Bill Lane

© Bill Lane

The Older Industrial Parks Near Newport, Victoria

This is an extended dialogue with the late Lewis Baltz’s seminal 1974 work The New Industrial Parks Near Irvine, California. The result offers images that transform Baltz’s stark Californian minimalism into an ethereal antipodean nocturne.

Baltz’s spartan boxes manifest a common American theme: the promised land defiled. He was interested in “the phenomena of the place. The effect of this kind of urbanism… What kind of new world was being built here?”

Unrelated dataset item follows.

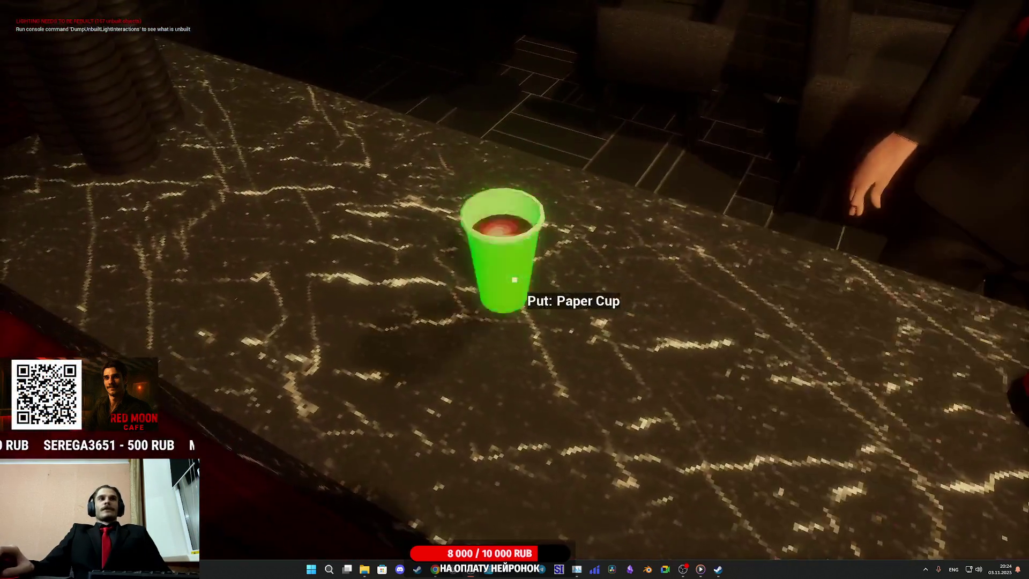
click(514, 279)
click(515, 280)
click(515, 280)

Australian landscape rarely elicits such blatant anger. Our notion of landscape seems very different. Baltz documents the short-term impact of money while my project explores the mildly subversive impact of people after the event (more erosion than explosion).

My aims and Baltz’s may seem different and yet they are very much connected. Both projects are deeply rooted in an exploration of place and time, there and here, then and now, Baltz and Lane.

— Bill Lane, Melbourne, Australia

© Bill Lane

© Bill Lane3

Bill Guy

For those who live in the city of Chicago, the parks provide the only semblance of nature that is easily accessible. I began photographing with the intent of describing the parks as a landscape. Later, I began to consider this question: “Can the city parks yield the same meaning, as say, Walden Pond did for Henry David Thoreau?”

My final conclusion is that though the parks are still quite urban, in both the landscape and the psychological experience of the person visiting them, they play an integral and important part in the lives of city dwellers.

Thoreau says that “in wildness is the salvation of the world.” My photographs provide a framework, but I want to leave it up to the viewer to decide if this “salvation” is possible within the concrete confines of the city.